Three days after returning, Jamela, 35, gave birth to her daughter Tabasum in a tent in front of a pile of bricks and broken timber once their home. Cuddling her baby, she pointed to the timber frame of their new house being built by her husband, Inayat Ali Shah.
Work had stopped because he had run out of materials.
"We were far more comfortable in the camp," she said. "Everything was there. My husband and son had typhoid when we arrived and they were treated. Everything was destroyed here and it was coming up to winter so the army sent us away."
"The tremors that have come since the earthquake are much more frightening up here. I made a lot of friends from other areas and I miss them. We said we would visit each other, but it's hard. I can't write, so it's difficult to stay in touch. It is very empty here. We lost many relatives and neighbors. All of the 35 houses collapsed," she said.
At the mention of the earthquake, her 12-year-old daughter Wahida's face crumples, her body racked with sobs.

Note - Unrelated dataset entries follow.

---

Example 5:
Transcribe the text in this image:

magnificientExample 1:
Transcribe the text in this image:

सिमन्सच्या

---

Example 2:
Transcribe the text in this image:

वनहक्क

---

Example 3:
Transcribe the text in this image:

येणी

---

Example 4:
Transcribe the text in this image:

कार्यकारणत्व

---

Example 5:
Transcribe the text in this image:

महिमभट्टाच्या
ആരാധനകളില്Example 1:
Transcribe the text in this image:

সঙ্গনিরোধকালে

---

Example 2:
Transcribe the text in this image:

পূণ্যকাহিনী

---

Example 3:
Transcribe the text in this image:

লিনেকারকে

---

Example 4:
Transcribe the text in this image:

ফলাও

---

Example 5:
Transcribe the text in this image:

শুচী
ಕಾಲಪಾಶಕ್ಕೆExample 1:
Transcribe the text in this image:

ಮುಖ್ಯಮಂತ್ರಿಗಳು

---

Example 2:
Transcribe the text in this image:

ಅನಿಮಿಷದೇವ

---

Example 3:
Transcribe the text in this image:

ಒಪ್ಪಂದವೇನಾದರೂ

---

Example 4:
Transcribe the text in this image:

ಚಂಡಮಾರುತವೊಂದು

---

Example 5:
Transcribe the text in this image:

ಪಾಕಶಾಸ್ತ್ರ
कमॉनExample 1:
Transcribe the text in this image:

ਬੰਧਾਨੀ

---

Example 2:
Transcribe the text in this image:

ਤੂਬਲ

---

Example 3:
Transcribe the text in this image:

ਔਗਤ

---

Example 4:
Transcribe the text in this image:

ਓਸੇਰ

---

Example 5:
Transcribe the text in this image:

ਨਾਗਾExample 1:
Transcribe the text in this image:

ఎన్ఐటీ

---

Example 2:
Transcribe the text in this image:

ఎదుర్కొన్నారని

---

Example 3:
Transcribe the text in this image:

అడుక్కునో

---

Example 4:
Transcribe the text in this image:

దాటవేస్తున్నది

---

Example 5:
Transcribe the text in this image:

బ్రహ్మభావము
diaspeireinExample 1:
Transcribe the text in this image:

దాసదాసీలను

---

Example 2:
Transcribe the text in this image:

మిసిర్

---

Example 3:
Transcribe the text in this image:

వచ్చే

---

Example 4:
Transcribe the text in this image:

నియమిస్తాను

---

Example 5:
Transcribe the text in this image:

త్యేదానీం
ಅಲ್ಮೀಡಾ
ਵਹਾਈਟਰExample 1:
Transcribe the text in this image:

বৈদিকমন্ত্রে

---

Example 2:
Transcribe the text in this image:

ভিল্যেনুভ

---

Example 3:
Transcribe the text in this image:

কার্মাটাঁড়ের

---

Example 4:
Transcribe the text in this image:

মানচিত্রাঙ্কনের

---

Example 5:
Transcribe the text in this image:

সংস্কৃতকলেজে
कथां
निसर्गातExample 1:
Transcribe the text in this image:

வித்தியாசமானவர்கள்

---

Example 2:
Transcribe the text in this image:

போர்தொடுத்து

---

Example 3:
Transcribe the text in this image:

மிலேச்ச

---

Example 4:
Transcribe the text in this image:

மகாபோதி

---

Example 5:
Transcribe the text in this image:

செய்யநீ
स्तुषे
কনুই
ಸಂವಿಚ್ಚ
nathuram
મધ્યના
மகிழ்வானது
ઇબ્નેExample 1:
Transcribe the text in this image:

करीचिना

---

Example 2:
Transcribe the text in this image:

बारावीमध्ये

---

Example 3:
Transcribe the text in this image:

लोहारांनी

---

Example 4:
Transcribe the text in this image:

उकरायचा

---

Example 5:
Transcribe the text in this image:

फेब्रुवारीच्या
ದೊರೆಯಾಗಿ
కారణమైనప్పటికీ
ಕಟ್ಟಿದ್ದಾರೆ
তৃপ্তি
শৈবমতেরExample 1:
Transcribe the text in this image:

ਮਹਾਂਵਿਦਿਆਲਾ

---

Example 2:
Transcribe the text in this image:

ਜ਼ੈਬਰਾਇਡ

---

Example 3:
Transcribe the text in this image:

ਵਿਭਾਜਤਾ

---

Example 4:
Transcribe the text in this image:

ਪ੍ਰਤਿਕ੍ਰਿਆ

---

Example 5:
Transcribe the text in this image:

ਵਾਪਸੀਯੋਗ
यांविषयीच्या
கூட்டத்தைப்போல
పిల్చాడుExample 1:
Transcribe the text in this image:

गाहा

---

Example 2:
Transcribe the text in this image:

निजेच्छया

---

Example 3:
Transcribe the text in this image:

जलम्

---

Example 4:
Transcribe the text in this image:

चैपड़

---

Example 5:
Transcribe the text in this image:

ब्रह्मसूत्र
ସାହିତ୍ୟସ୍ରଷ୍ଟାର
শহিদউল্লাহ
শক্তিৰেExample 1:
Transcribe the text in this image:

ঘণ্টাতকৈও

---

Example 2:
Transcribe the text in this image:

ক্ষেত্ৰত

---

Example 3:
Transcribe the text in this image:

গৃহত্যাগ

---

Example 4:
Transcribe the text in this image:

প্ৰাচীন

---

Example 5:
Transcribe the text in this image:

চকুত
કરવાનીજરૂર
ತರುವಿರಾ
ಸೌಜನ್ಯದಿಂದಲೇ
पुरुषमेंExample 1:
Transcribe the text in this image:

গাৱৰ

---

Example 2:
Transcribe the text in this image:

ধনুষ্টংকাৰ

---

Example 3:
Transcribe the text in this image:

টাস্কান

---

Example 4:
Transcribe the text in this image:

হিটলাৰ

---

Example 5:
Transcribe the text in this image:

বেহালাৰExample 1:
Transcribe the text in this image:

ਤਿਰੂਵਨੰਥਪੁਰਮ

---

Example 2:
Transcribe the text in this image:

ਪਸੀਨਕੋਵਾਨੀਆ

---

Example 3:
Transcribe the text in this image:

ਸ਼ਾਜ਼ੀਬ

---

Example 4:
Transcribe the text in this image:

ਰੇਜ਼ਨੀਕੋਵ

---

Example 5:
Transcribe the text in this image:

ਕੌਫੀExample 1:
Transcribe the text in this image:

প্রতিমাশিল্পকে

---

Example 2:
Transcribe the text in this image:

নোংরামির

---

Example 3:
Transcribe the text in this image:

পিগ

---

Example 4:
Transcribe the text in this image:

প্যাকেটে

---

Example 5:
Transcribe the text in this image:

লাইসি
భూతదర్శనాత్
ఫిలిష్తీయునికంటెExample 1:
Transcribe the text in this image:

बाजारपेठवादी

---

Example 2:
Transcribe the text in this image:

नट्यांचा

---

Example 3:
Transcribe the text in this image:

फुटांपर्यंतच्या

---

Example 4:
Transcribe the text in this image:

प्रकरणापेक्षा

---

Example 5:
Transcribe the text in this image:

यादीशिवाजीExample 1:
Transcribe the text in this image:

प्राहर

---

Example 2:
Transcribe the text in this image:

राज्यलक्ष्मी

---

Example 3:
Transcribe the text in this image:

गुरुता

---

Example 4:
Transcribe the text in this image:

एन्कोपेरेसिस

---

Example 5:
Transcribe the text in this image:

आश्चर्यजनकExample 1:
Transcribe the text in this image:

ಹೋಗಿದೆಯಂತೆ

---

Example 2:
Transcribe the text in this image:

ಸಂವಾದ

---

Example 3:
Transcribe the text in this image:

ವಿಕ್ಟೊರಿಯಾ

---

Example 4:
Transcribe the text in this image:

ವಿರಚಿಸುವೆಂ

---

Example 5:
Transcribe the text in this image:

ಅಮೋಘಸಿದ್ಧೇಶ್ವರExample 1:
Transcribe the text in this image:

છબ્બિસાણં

There has been much resistance among inhabitants to the closure of the 148 camps six months after the Oct. 8 quake, which killed 75,000 people and made millions more homeless. The sites were managed by the army and some of the soldiers cried as they broke the news of the closure. The government argues it is necessary to prevent people becoming so dependent on handouts that the camps will never shut.
Many of the aid agencies in the relief effort agree.
The region's mayor, Sardar Muhammad Yousaf, said: "People must go back to begin rehabilitation. This is the right time of year to start rebuilding and replanting crops. The monsoon rain comes in July and then the winter sets in. It is a short window of time."
"We don't want people to get used to living in camps. The district [government] cannot bear the burden in the long run," he said.
It is an argument that even Jamela concedes.
"I'd rather have stayed, but I know we couldn't live there forever. If we hadn't left now we'd have had to stay for another year. It is difficult, because we have to start again from nothing -- even our one goat ran off during the earthquake," she said.
One camp will remain open to take care of the vulnerable: the wounded, widowed and those who have nowhere to go because they lost land in landslides.